SET TASK 1: Output everything in the Zomato fundraising article from "In a regulatory" down to "of $3.3 billion.".
SET TASK 2: In the Zomato fundraising article, what post-money valuation did InfoEdge's regulatory filing report?
SET TASK 3: Write the next part of the Zomato fundraising article, starting after its final sentence.

EXCERPT PROVIDED:
* * * * *

MUMBAI: Zomato has roped in New York-based investment fund Tiger Global as part of its current fundraising round, the online food delivery platform’s cofounder and CEO Deepinder Goyal said in an email to employees on Thursday. The Gurugram-based firm is also on course to tap the public markets by mid-2021, Goyal added in the email, which ET has seen.
“We have raised a lot of money, and today, our cash in the bank, around $250 million, is more than ever in our history. Tiger Global, Temasek, Baillie Gifford and Ant Financial have already participated in our current round, and there are more big names joining the round – we estimate that our current round will end up with us at $600 million in the bank very soon…,” Goyal wrote.
In a regulatory filing made with the Bombay Stock Exchange, InfoEdge, one of Zomato’s early investors said, the company has raised $100 million from Tiger Global Management, and $60 million from Temasek Holdings, at a post-money valuation of $3.3 billion.

* * * * *

[Source data]
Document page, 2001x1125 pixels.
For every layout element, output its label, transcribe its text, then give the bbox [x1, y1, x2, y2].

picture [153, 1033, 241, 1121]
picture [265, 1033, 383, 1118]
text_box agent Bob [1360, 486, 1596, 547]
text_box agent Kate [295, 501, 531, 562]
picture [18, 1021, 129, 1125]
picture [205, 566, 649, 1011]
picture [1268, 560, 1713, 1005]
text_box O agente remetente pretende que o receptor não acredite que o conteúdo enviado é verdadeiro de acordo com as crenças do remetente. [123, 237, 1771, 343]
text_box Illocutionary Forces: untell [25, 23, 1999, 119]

* * * * *

ANSWER 1:
In a regulatory filing made with the Bombay Stock Exchange, InfoEdge, one of Zomato’s early investors said, the company has raised $100 million from Tiger Global Management, and $60 million from Temasek Holdings, at a post-money valuation of $3.3 billion.

ANSWER 2: $3.3 billion

ANSWER 3:
“We have no immediate plans on how to spend this money. We are treating this cash as a ‘war chest’ for future M&A and fighting off any mischief or price wars from our competition in various areas of our business…,” he added.
On September 3, ET reported that Zomato has racked up around $250 million from new investors like Tiger and Kora Capital — in an ongoing funding round valuing the platform at around $3 billion, according to people aware of the development. While Temasek has invested $62 million, we reported earlier that $100 million each is expected to come from Tiger and Kora, a hedge fund focused on emerging markets.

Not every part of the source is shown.